• Source extract:
────────
Second, the verb tense- whether the action takes place in the past, present, future (or if it is an imperfect, conditional or past/present participle verb).
Portuguese Verb Tenses
Just like we have different verb tenses in English, Brazilian Portuguese also has different verb tenses. In case you need a quick refresher on these tenses, here’s how they break down in English.
|To walk||Walk(s)||Walked||Will walk||Used to walk/Was walking||Would speak||Am speaking/Have spoken|
For this post, we’ll just focus on the Present, Past and Future tenses.
Regular Portuguese Verbs – Present Tense
Firstly, let’s go over the present tense of some regular Portuguese verbs:
So you take the base of the verb and then add the correct conjugation ending for each pronoun:
- Eu and + o = ando
- Você and + a = anda
- Ele/ela and + a = anda
- Eles/elas and + am = andam
- Vocês and + am = andam
- Nós anda + mos = andamos
So far, so good?
Next, let’s try a different verb ending:
- Eu com + o = como
- Você com + e = come
- Ele/ela com + e = come
- Eles/Elas com + em = comem
- Vocês com + em = comem
- Nós com + emos = comemos
- Eu sorri + o = sorrio
- Você sorri
- Ele/ela sorri
- Eles/elas sorri + em = sorriem
- Vocês sorri + em = sorriem
- Nós sorri + mos = sorrimos
Doesn’t seem so hard, right?
Regular Portuguese Verbs – Past Tense
Now, let’s go to the past tense. In English, we’re kind of spoiled when it comes to verb tenses. For the past tense, all you have to do is add an “ed” to the end of regular verbs and you’re done.
But in Portuguese, it’s a little bit more involved. So rather than applying a universal “ed” to the end of the verb, you need to conjugate the past tense differently for each pronoun. Additionally, the verb will be conjugated slightly differently depending on the verb ending (ar, er, ir), so pay close attention.
────────
• Recorded information:

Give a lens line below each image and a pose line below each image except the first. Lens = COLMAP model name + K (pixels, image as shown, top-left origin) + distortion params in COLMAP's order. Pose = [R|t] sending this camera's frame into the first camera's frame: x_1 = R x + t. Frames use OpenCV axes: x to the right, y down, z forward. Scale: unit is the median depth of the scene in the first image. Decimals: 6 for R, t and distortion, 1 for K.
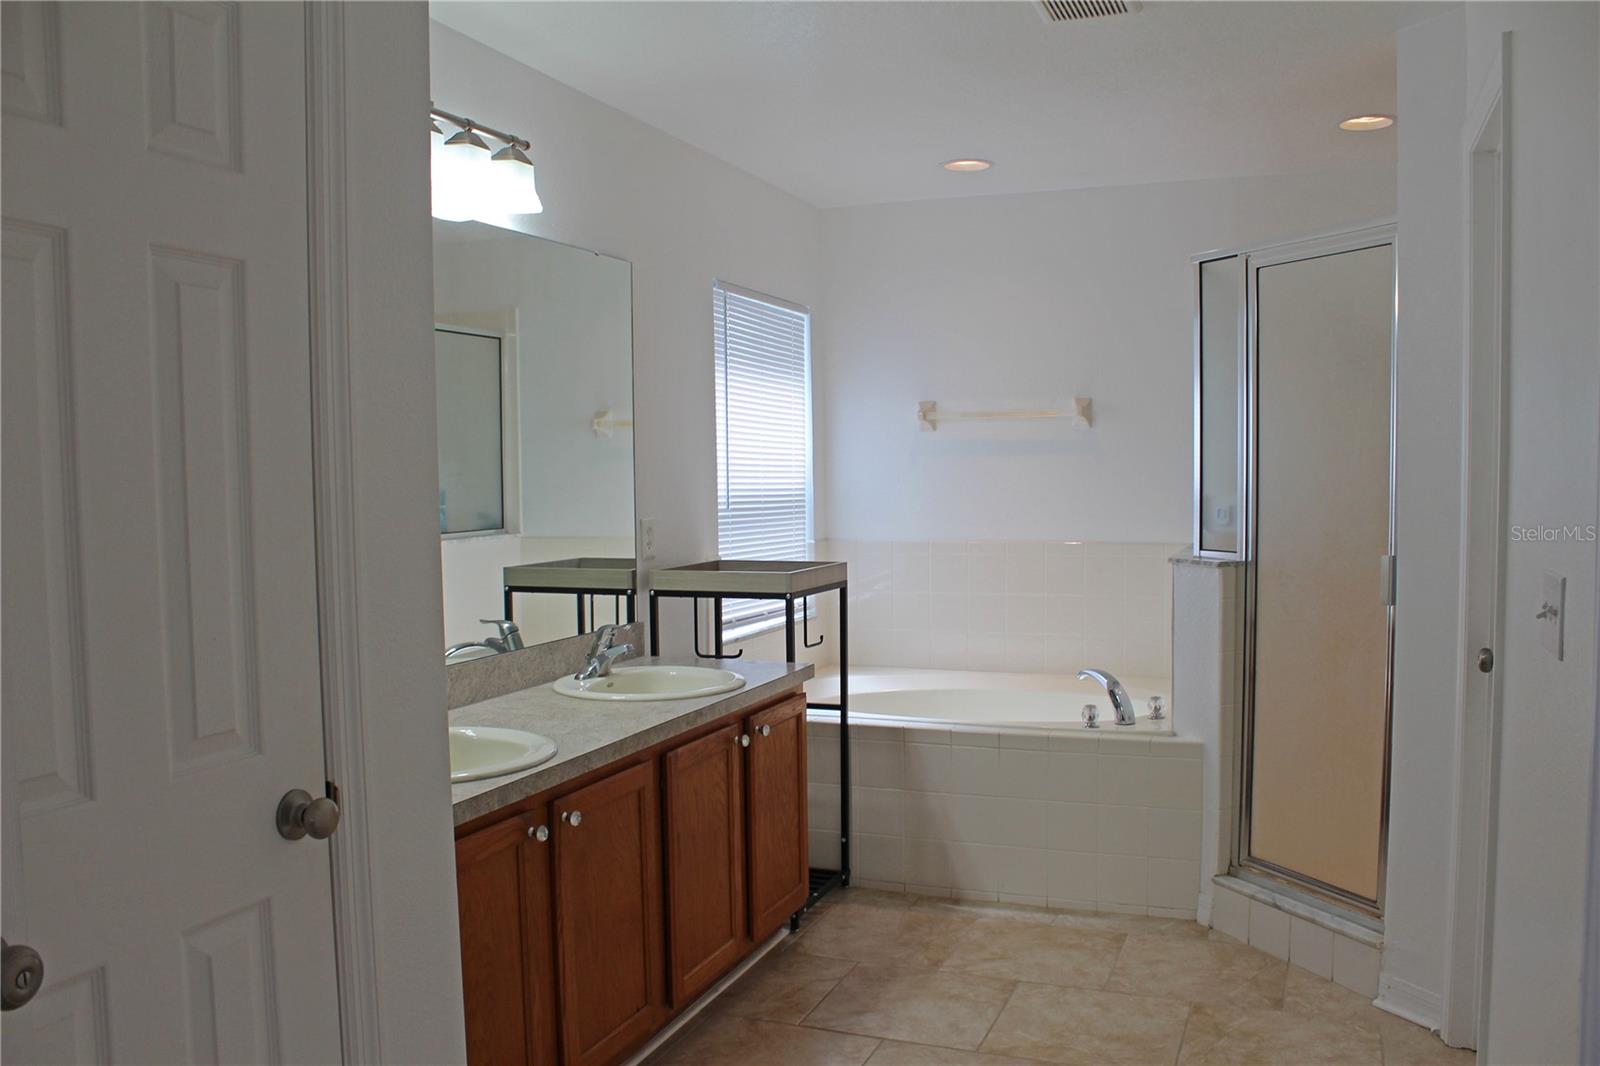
lens RADIAL K [[1319.7, 0, 810.9], [0, 1319.7, 548.3], [0, 0, 1]] dist [-0.173849, 0.144293]
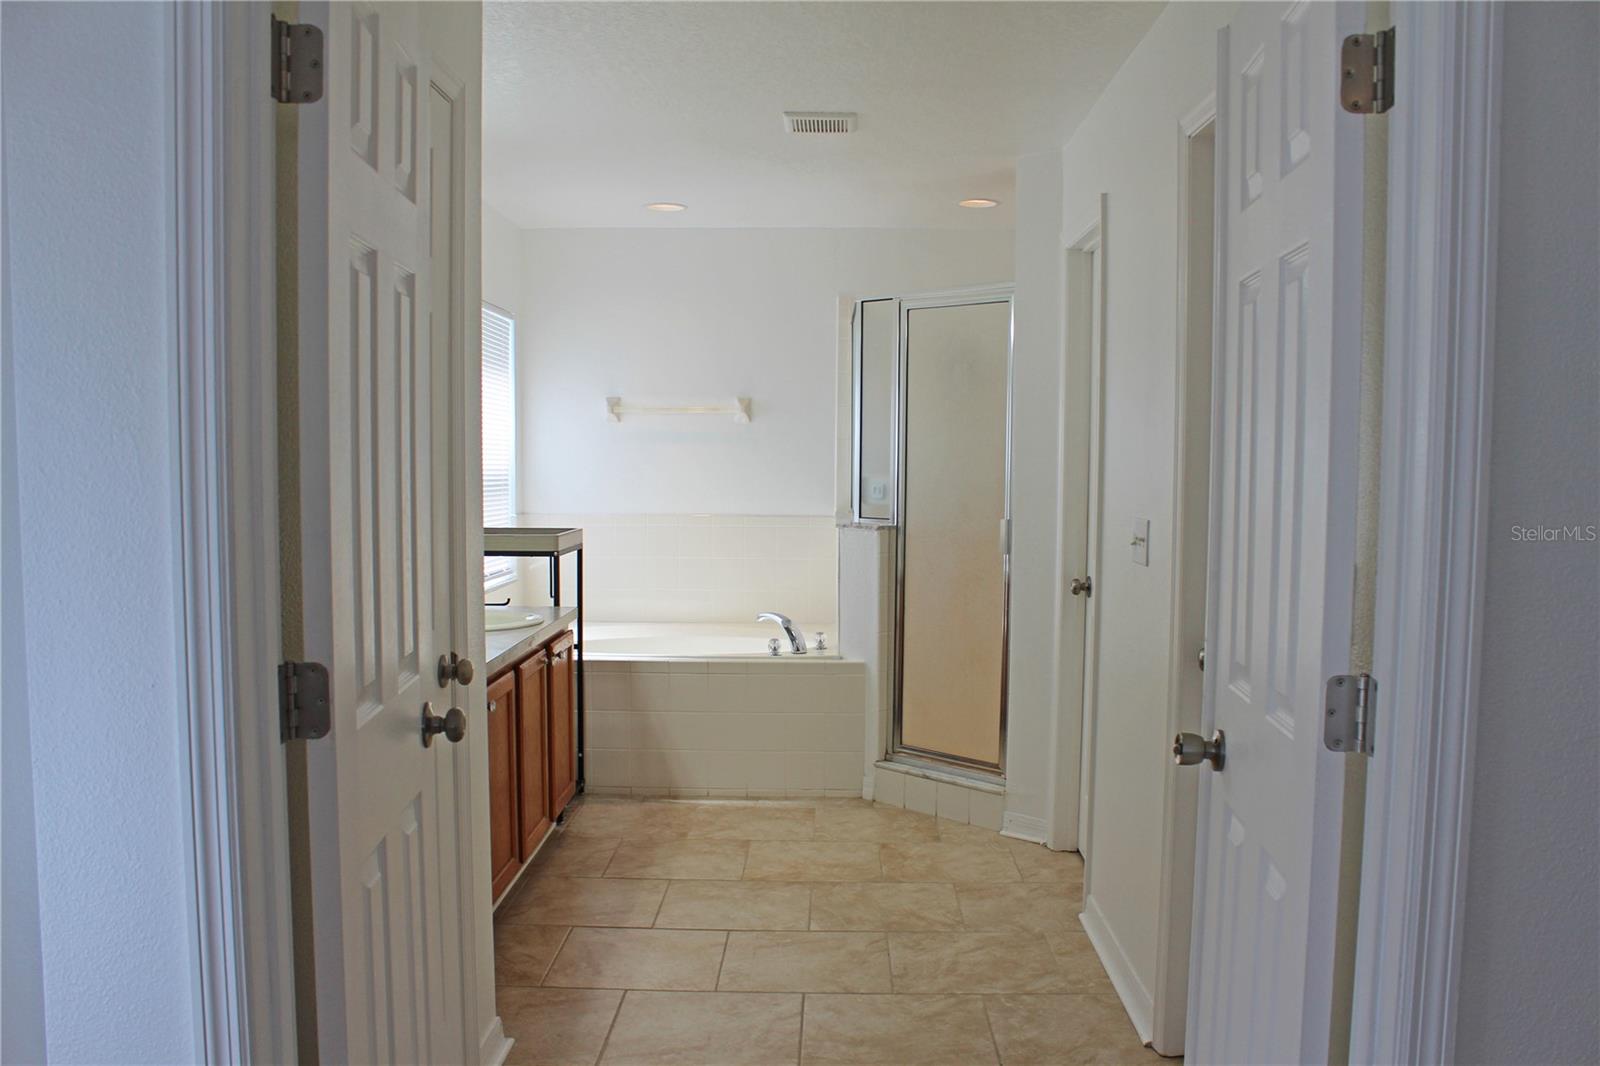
lens RADIAL K [[1319.7, 0, 810.9], [0, 1319.7, 548.3], [0, 0, 1]] dist [-0.173849, 0.144293]
pose [[0.939459, -0.006880, 0.342592, -0.216594], [0.003049, 0.999927, 0.011718, 0.017024], [-0.342647, -0.009964, 0.939411, -0.257068]]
────────
Copy everything in the Portuguese verb lesson from "Regular Portuguese Verbs – Past" down to "and you’re done.", word for word. The listing plays no part in what is asked here.

Regular Portuguese Verbs – Past Tense
Now, let’s go to the past tense. In English, we’re kind of spoiled when it comes to verb tenses. For the past tense, all you have to do is add an “ed” to the end of regular verbs and you’re done.